Artificial intelligence-generated plain-language summaries from Systematic Reviews for improving general public healthcare participation using the best evidence

Article type
Authors
Bardach A1, Glujovsky D1, Ciapponi A1
1Institute For Clinical Effectiveness And Health Policy, Buenos Aires, Buenos Aires, Argentina
Abstract
Introduction

Plain-language summaries (PLSs) make technical information more accessible and understandable to the general public, overcoming the barrier imposed by technical language to facilitate consumers' and patients' health literacy and active participation in their healthcare
We aim to evaluate the effectiveness of PLSs with large language models (LLM).


Methods

Selection of Systematic Reviews (SRs):

* A sample of 50 SRs published during 2024 regarding diverse topics will be selected from the Cochrane Database of Systematic Reviews.

Development of LLM Prompts:

* A set of standardized prompts will be drafted to instruct LLMs in generating texts following the III.S2 Supplementary material: Guidance for writing Cochrane PLSs.

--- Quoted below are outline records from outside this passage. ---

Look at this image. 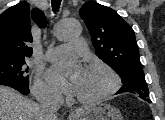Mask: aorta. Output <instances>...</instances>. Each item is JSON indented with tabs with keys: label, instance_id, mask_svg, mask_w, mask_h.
<instances>
[{
	"label": "aorta",
	"instance_id": "aorta-1",
	"mask_svg": "<svg viewBox=\"0 0 165 120\" xmlns=\"http://www.w3.org/2000/svg\"><path fill=\"white\" fill-rule=\"evenodd\" d=\"M80 23L75 19L65 20L57 30V37L60 39H69L80 34Z\"/></svg>",
	"mask_w": 165,
	"mask_h": 120
}]
</instances>
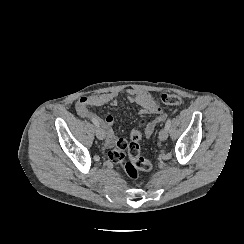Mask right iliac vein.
Instances as JSON below:
<instances>
[{"label":"right iliac vein","instance_id":"obj_1","mask_svg":"<svg viewBox=\"0 0 244 244\" xmlns=\"http://www.w3.org/2000/svg\"><path fill=\"white\" fill-rule=\"evenodd\" d=\"M96 136L99 140H103L105 138L104 131L101 127L96 128Z\"/></svg>","mask_w":244,"mask_h":244}]
</instances>
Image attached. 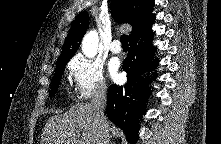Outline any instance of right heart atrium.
<instances>
[{"instance_id":"obj_1","label":"right heart atrium","mask_w":221,"mask_h":144,"mask_svg":"<svg viewBox=\"0 0 221 144\" xmlns=\"http://www.w3.org/2000/svg\"><path fill=\"white\" fill-rule=\"evenodd\" d=\"M68 67L79 99L86 100L106 92L104 70L99 62L83 55H76Z\"/></svg>"}]
</instances>
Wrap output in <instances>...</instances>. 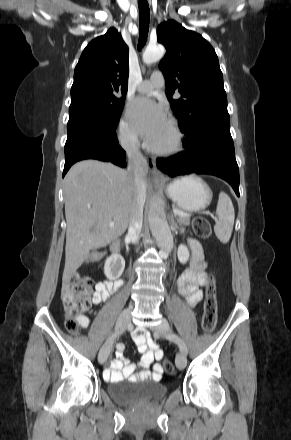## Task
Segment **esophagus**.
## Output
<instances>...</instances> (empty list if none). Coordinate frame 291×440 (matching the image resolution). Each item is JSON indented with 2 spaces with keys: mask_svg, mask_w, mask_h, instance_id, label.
Returning a JSON list of instances; mask_svg holds the SVG:
<instances>
[{
  "mask_svg": "<svg viewBox=\"0 0 291 440\" xmlns=\"http://www.w3.org/2000/svg\"><path fill=\"white\" fill-rule=\"evenodd\" d=\"M152 182L154 185H160L164 183L163 176L156 167L152 169Z\"/></svg>",
  "mask_w": 291,
  "mask_h": 440,
  "instance_id": "obj_1",
  "label": "esophagus"
}]
</instances>
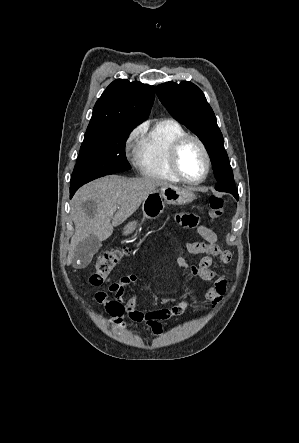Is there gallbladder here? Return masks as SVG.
<instances>
[{
	"label": "gallbladder",
	"instance_id": "gallbladder-1",
	"mask_svg": "<svg viewBox=\"0 0 299 443\" xmlns=\"http://www.w3.org/2000/svg\"><path fill=\"white\" fill-rule=\"evenodd\" d=\"M101 246L102 243L96 236L91 235L85 238L75 248L74 261H78L81 266H86Z\"/></svg>",
	"mask_w": 299,
	"mask_h": 443
}]
</instances>
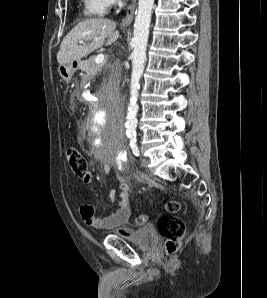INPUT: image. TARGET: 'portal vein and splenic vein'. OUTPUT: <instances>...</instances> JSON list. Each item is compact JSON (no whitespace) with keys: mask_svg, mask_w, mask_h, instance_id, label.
I'll return each mask as SVG.
<instances>
[{"mask_svg":"<svg viewBox=\"0 0 267 298\" xmlns=\"http://www.w3.org/2000/svg\"><path fill=\"white\" fill-rule=\"evenodd\" d=\"M79 43L83 44L84 41H83V40H80ZM104 59H105L104 55H103V54H99V55H97V57L95 58V63H96V64L103 63Z\"/></svg>","mask_w":267,"mask_h":298,"instance_id":"18ae733b","label":"portal vein and splenic vein"}]
</instances>
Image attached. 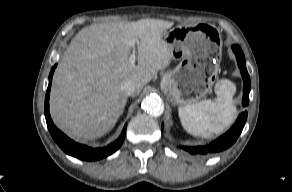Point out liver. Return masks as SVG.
Returning <instances> with one entry per match:
<instances>
[{
    "label": "liver",
    "mask_w": 292,
    "mask_h": 192,
    "mask_svg": "<svg viewBox=\"0 0 292 192\" xmlns=\"http://www.w3.org/2000/svg\"><path fill=\"white\" fill-rule=\"evenodd\" d=\"M173 22L141 19L87 26L63 54L50 95L51 117L75 137L95 139L110 131L127 102L122 86L131 81L135 94L173 58L162 39ZM137 41V65L129 62Z\"/></svg>",
    "instance_id": "liver-1"
}]
</instances>
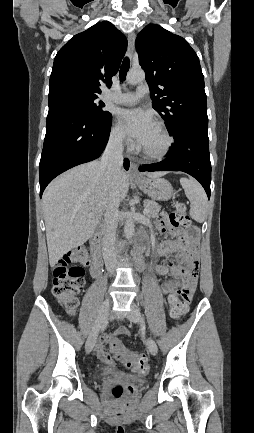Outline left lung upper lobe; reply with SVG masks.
<instances>
[{"mask_svg": "<svg viewBox=\"0 0 254 433\" xmlns=\"http://www.w3.org/2000/svg\"><path fill=\"white\" fill-rule=\"evenodd\" d=\"M139 63L146 73L152 107L174 135L180 129L208 127L204 76L197 54L182 37L149 24L137 35Z\"/></svg>", "mask_w": 254, "mask_h": 433, "instance_id": "left-lung-upper-lobe-1", "label": "left lung upper lobe"}]
</instances>
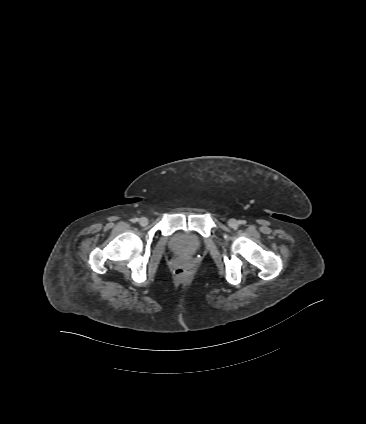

Testing and Validation of LLM PLSs:

-The developed prompts will be tested on a random subset of 20 SR abstracts to assess and refine their efficacy.
* The remaining 30 SR abstracts will be used for large-scale LLM-generated summaries.
* Internal validation will occur through discussions with the research team, evaluating the summaries for accuracy, understandability, and fidelity to the original published versions of SRs.
* External validation will involve collaboration with patient associations. Fifty randomly selected summaries will be presented to representatives through structured surveys.
Template and Summary Creation:

* Based on the validated prompts and LLM performance, a short template will be developed for crafting patient-friendly summaries.
* LLM-generated summaries will be edited and adapted using the template to ensure consistency and quality.
* The final PLSs will be tailored to the specific characteristics of each SR and its target audience.

Data Analysis:

* Data from the testing, validation processes, and survey will be analyzed quantitatively and qualitatively.
* Quantitative analysis will compare readability scores, understandability ratings, and agreement between different groups of evaluators.
* Qualitative analysis will explore feedback on the PLS's clarity, relevance, and helpfulness compared to the original PLSs.

This comprehensive methodology aims to rigorously test, validate, and refine the approach for generating patient-friendly summaries from systematic reviews using LLMs. The final evaluation with patient associations will provide crucial insights into this method's real-world impact and potential for empowering patients and enhancing health literacy.